- WORK INSTRUCTION -
Tally how many lines in the data below include "events", then please reply with only that figure.

- SUPPLIED MATERIAL -
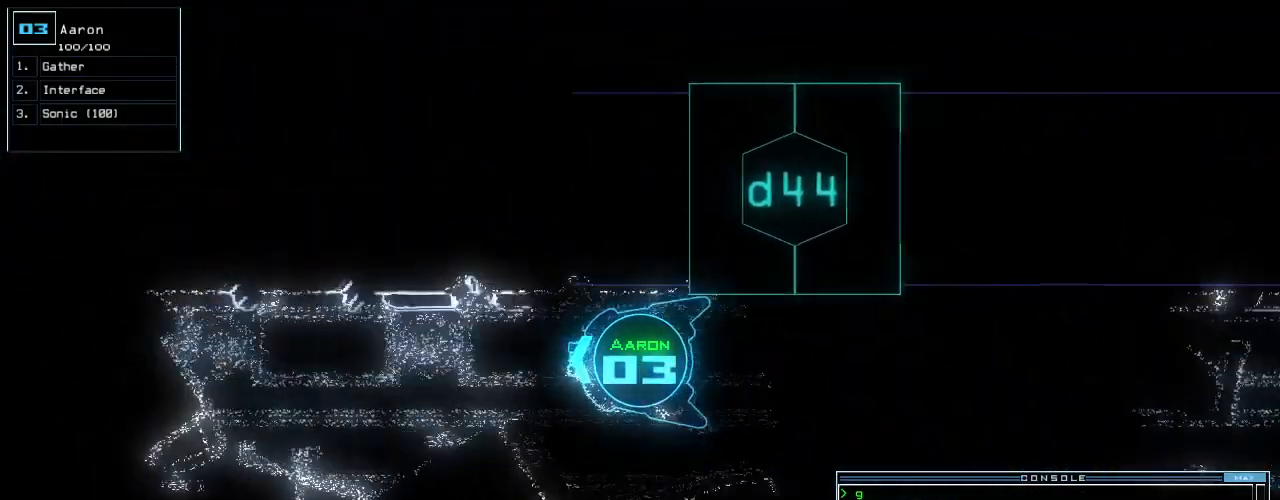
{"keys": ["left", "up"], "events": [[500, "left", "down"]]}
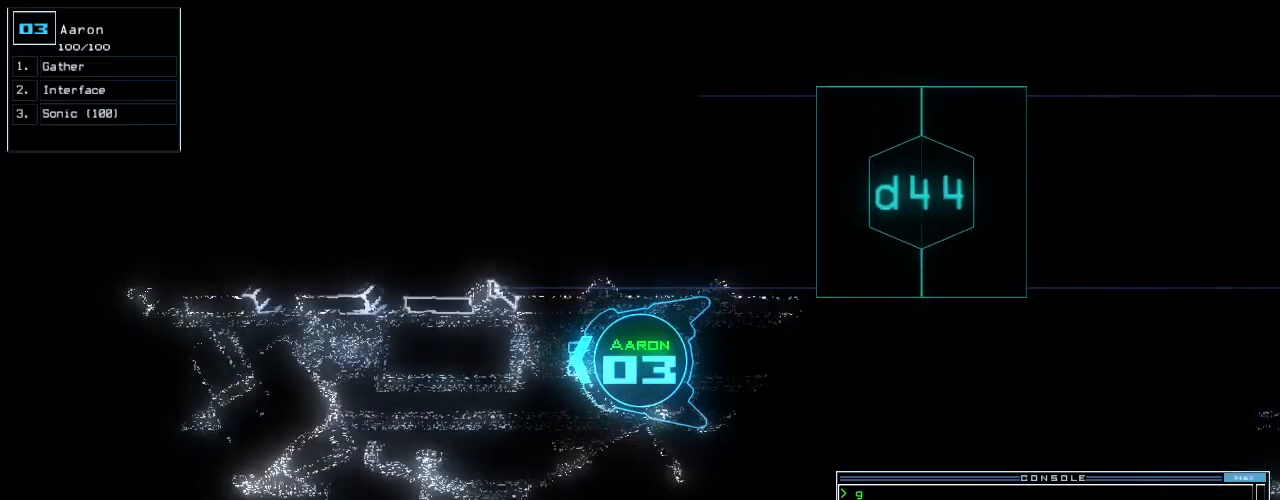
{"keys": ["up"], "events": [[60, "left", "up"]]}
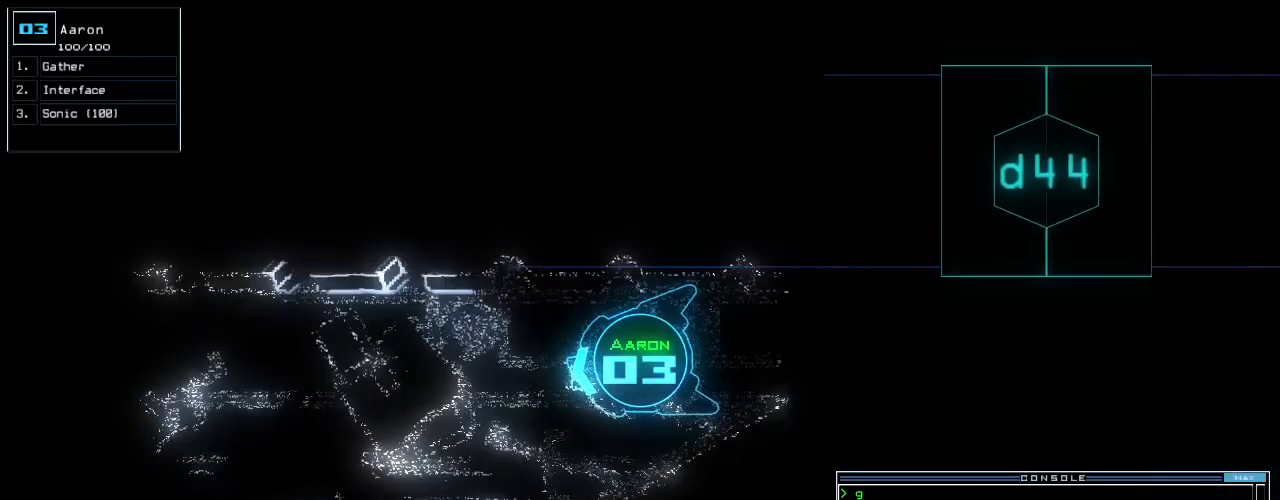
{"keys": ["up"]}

- TASK RESPONSE -
2